他以为她将公孙家灭门一案算在皇上身上,怀抱着复仇之心,所以不原与他坦承身份,如今看来并非如此。
她并非毫无自觉在他面前早已破绽百出,但只要她不承认,他绝不会强迫她,只因他要的是她的心甘情原,愿意等到她解开心结。
可是,她的心结似乎并非在此,所以……她纯粹只是不愿坦承?
如果他现在追问,她会告诉他原因吗?
迎春垂眼不语,皇上政变夺位,在她醒来后,到处有人窃窃私语,她当然知道公孙家是如何灭门的,不管怎样,她就是将这笔帐记在皇上头上,怀着恨意想着早晚有一天要手刃他,哪怕与他同归于尽都好。
可现在,她已经改变主意了。
经过那么多事,她怎么还能不珍惜?所以,她——
“我问你,你要不要随我回京?”他突然开口,打断她的思绪。
几乎是不假思索的回答,“我不进京。”
“嗯,我想也是。”他轻笑着,也不追问她原因,疲惫地往床上一坐,垂敛的长睫在眼下形成片阴影,勾勒出他的孤寂。
“那是因为……”
“你回去歇着吧,我也要歇息了。”他眉眼未抬地下达逐客令,不想听她解释。
迎春愣了下,“我说了要留下来照顾你,要是半夜……”
“不用!”他突然吼道。意识到自己口气太冲,沙哑着嗓音又说:“我没有恶意,只是累了,你出去吧。”
可是她还没解释。
迎春瞪着他,正要开口,处头传来奉化的声音——
“大人,嵇大人回报,岭南总兵率领千人轻骑已通过北厄山,直朝卞下而来。”
迎春眉头一皱,恼着岭南总兵该不会是率兵来救女婿的吧!
宇文恭听完,随即起身往外走,迎春赶忙追上,“大人,你身上有伤,得歇着。”
“两军交战,主帅能挂伤静养?”他说时瞧也没瞧她一眼,“算我求你了,你留在这里,别让我分心。”

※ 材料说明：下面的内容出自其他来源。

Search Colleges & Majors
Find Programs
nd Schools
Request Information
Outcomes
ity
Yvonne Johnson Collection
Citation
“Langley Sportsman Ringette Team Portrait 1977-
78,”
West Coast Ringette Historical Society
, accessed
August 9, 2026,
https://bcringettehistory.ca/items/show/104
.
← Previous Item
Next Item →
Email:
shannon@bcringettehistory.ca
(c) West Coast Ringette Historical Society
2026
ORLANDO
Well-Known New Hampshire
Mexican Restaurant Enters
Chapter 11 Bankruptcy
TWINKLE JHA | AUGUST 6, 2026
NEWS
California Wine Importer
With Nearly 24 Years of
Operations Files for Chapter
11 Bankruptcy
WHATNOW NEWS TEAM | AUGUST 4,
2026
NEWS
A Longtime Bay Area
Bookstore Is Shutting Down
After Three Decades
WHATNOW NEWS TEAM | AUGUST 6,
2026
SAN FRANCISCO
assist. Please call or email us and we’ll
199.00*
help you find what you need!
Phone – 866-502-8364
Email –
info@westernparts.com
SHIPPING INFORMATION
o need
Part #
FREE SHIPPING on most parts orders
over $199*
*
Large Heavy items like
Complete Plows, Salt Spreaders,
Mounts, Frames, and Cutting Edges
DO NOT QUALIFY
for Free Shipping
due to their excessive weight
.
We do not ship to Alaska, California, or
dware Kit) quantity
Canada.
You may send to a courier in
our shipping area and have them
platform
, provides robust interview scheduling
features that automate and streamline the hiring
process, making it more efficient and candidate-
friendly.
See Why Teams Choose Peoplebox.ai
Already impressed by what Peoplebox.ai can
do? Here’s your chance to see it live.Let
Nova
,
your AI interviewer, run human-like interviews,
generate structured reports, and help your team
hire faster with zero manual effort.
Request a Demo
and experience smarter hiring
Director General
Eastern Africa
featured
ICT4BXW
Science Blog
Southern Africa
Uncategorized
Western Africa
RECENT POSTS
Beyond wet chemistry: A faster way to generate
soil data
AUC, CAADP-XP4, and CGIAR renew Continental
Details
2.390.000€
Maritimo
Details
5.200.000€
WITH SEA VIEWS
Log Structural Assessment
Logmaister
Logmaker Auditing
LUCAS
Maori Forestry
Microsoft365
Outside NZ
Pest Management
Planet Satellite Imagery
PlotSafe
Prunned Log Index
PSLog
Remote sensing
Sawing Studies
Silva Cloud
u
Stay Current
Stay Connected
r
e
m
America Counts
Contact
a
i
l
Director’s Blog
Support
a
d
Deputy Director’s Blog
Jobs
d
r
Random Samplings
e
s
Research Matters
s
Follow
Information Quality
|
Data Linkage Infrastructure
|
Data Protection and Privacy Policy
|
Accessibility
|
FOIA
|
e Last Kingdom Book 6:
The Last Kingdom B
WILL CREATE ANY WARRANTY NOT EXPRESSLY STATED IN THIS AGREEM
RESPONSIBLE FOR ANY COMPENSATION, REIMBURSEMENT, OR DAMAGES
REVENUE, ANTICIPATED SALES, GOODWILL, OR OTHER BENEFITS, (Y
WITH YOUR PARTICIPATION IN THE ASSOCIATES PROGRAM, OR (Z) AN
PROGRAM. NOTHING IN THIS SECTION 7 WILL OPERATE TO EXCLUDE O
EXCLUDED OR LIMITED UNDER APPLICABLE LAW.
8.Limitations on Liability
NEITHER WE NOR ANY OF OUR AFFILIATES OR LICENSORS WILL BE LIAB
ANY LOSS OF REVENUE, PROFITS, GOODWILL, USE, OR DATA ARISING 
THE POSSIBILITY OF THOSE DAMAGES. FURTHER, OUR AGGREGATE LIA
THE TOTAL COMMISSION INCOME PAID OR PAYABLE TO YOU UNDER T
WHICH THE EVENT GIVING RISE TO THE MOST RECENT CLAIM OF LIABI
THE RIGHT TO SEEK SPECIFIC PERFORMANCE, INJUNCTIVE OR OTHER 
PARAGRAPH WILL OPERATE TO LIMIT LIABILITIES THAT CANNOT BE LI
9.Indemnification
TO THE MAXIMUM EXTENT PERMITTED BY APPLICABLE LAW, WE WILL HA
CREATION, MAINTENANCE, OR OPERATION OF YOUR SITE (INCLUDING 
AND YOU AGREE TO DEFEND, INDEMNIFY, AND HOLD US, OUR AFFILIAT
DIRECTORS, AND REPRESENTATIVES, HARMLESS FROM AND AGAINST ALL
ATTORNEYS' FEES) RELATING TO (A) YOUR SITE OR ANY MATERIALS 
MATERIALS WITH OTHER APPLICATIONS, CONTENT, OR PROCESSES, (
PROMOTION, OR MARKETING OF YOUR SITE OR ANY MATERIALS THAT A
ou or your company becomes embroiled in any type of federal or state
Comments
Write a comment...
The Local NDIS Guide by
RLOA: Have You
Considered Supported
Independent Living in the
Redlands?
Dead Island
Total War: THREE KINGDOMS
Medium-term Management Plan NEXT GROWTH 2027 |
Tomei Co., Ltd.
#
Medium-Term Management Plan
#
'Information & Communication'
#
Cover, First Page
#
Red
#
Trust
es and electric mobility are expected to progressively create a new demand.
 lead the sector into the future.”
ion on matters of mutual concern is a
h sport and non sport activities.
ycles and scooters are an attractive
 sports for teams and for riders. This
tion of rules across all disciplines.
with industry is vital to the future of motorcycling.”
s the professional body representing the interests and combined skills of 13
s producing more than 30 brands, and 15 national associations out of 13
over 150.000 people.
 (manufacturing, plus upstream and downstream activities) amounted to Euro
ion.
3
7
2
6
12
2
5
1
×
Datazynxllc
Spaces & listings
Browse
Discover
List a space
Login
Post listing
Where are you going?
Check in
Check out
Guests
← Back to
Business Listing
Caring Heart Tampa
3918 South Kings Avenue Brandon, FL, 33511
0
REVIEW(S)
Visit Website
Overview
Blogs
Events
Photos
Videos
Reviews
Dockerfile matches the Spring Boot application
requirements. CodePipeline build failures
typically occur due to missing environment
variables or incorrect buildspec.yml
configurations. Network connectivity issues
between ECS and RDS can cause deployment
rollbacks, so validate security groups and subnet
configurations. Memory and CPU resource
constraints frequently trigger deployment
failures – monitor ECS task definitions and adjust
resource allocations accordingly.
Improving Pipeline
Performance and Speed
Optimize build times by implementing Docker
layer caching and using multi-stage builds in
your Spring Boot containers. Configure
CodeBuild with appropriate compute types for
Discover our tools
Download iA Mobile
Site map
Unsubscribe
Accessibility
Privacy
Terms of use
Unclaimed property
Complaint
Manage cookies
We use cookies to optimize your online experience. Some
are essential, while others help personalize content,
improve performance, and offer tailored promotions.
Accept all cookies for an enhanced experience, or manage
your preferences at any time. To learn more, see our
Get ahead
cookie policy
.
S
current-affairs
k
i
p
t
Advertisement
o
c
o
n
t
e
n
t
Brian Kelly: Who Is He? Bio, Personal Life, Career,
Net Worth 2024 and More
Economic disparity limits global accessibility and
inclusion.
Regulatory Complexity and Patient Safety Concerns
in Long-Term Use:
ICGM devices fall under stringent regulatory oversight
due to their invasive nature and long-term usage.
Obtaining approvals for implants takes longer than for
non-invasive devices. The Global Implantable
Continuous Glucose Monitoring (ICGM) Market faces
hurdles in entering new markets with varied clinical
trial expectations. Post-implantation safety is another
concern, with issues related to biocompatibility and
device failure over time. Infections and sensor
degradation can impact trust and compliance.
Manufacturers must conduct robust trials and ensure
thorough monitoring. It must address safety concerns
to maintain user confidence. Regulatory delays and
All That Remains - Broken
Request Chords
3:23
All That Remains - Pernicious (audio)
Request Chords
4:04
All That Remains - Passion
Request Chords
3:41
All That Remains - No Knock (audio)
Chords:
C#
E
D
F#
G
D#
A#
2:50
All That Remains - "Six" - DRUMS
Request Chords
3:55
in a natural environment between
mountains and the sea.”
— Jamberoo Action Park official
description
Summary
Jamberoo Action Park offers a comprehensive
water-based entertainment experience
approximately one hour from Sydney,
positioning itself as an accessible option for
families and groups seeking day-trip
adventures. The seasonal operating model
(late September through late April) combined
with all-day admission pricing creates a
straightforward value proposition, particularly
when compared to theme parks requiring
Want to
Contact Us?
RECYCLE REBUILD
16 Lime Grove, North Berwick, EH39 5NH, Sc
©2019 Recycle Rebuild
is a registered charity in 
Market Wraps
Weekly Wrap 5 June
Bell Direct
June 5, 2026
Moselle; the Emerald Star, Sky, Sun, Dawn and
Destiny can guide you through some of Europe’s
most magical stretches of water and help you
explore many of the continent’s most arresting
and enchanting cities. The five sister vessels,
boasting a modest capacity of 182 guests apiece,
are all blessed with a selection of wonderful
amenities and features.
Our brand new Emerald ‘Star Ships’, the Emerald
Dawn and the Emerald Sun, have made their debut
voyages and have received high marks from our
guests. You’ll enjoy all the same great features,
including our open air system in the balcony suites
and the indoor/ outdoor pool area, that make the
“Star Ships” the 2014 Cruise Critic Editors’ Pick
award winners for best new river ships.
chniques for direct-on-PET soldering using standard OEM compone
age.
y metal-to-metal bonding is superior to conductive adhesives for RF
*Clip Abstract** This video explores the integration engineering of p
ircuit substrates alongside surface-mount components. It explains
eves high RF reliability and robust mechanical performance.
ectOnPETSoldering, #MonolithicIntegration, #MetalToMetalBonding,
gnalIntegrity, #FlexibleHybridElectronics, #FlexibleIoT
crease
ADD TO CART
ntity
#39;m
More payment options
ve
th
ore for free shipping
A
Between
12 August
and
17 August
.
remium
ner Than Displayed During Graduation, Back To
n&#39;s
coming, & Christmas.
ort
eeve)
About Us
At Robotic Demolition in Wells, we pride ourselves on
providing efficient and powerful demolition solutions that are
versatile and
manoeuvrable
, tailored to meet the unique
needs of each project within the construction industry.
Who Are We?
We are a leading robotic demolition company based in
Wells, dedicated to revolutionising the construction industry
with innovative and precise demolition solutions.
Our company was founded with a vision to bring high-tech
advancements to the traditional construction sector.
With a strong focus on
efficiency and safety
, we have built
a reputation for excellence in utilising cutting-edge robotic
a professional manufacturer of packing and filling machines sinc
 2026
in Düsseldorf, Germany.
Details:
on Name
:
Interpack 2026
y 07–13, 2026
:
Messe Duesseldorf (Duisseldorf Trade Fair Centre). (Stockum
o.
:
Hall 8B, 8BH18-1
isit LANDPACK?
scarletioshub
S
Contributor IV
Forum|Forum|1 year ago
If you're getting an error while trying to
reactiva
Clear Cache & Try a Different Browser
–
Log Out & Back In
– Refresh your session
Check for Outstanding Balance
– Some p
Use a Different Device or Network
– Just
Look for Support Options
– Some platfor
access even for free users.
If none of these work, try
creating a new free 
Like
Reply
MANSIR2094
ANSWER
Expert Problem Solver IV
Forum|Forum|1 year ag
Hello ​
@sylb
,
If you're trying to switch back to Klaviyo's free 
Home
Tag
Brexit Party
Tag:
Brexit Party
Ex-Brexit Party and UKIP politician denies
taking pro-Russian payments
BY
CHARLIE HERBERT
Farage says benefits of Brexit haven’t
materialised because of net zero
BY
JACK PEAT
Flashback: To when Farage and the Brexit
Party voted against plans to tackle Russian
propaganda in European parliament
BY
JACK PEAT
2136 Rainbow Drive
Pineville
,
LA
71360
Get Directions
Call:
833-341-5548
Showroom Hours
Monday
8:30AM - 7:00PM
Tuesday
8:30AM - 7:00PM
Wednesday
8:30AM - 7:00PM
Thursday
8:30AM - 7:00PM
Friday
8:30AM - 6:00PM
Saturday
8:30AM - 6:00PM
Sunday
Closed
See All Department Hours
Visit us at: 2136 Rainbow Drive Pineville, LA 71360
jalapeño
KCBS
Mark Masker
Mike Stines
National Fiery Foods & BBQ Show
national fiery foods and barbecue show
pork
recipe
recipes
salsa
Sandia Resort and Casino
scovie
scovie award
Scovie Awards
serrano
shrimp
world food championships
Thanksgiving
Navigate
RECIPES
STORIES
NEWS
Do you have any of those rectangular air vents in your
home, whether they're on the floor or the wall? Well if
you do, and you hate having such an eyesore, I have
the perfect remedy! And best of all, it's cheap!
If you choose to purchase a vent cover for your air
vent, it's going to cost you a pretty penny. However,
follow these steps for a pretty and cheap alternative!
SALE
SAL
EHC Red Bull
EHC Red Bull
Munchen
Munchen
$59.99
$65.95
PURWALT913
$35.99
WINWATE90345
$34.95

那近乎自嘲又无可奈何的央求,让迎春到了嘴边的话硬是吞下,只能眼睁睁地看着他跟奉化离开。
她知道,她伤到他了,可她的意思并非那样,是他不给她机会解释……
当晚,岭南总兵就被逮了,借口是看见火花,以为有贼闯进总督府邸,所以才特地带着千人轻骑赶来。
可,谁信?
岭南距离卞下可是有几百里远,看得见总督府邸的火花,是看见鬼火不成?
当下,岭南总兵就被以擅离职守、私自带兵离开驻地等罪名,被嵇韬暂时押进卞下府衙地牢。
迎春原为处理好这桩意外,宇文恭应该就有闲暇和她谈,岂料他却是一天到晚见不到人,像是避着她。
这可有趣了,他竟会避着她,她不信,可事实上她就是碰不到他的面,总是一再擦身而过。
“是不是你做了什么,惹恼人家了?”卓韵雅抱着猫,像贵妇人般地躺在锦榻上,慢条斯理地询问着。